Jennings: I love the message because it inspires us to do all in everything that we can do to make a difference. In that message when it says good trouble, what it means to me is it there are a lot of necessary things that we can do. It should be nonviolent, it should be respectful, but it should be purposeful, it should be intentional, it should be sacrificial, and it must be sustainable. I look at the life and the legacy of John Lewis and I just say, wow, did he stay the course. He kept the fight, he ran the race, and he never gave up through it all. What it tells me is to keep going. What it tells you is, get on your job, get on your job, don’t be afraid to speak out. Don’t be afraid to stand for what you believe. Be proud of who you are and do it in a way that you can see the results that you want to see. Don’t do it with vengeance, don’t do it with pride for yourself, other than pride for what you’re trying to do. You don’t have to be silent; you don’t have to be violent, you don’t have to destroy things, and do it where you can have the impact. All of us have sort of different ways that we go about things, and there’s room for lots of us. So if it’s yours through the use of spoken word, if it’s yours through carrying a protest, or becoming the class president, or having a community group to do something, or work in through your school, or in your home, there are so many things that can be good. But I see him saying, do something.

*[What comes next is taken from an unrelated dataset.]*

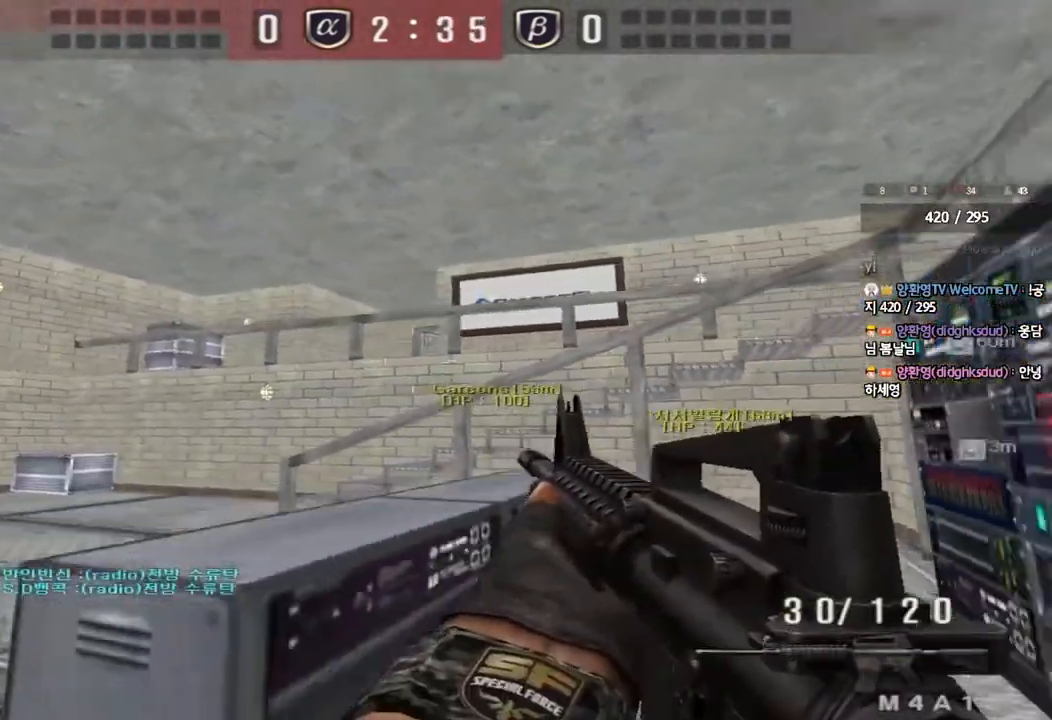
{"keys": ["a", "s"], "events": [[150, "ctrl", "down"], [167, "d", "up"], [167, "s", "up"], [250, "a", "down"], [267, "ctrl", "up"], [267, "s", "down"]]}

Q: Growing up in the segregated south, did you ever see yourself as the president of a prominent organization?

Jennings: It’s a great honor to now have the opportunity to lead a civil rights organization, as well as be a part of a movement of the Urban Leagues across the country. I couldn’t have imagined that this is where God had planned for me to be. I certainly take preparation very seriously, so lots of education, lots of experiences and opportunities. But now as I reflect on it, I think that I was being prepared for this, for my experience in local government, for my growing up, my background, even in the segregated south … was all preparing me for this day to now say, here’s a chance to make a difference. And when I look at the movement and look at all the things that have happened before me, and even the protests that is before us now, and say, what can we do to make it better? … In an Urban League, do we have an opportunity to educate people? Yes. No matter where you are, whether you have a high school diploma, or you’re trying to get one, and you’re older than that, you know, or going to college or getting a trade. We can do that. These are the kinds of systemic things that have all the things that have been systemically and institutionalized that have denied us. Here we are, the Urban League, we can make a difference. And then the economics is so huge. And we think that it’s about jobs and about businesses. I think of my grandfather, the barber in downtown Williamston, North Carolina, how he was moving and shaking. And he was saving a lot of money, because that man had a lot of money, you know? So, what about now? What about building wealth in our families and communities? Here at the Urban League we can connect you to jobs, we can prepare you for better-paying jobs, we can help you start your business, and develop your business and grow it and then build wealth and homeownership. I could have never imagined that all these bits and pieces in my life would lead me to this point in time. I take it very seriously. I take it very intentionally as to what I need to be doing now. To get in good trouble. To see our people be treated better. To be better. And this world would be a better place.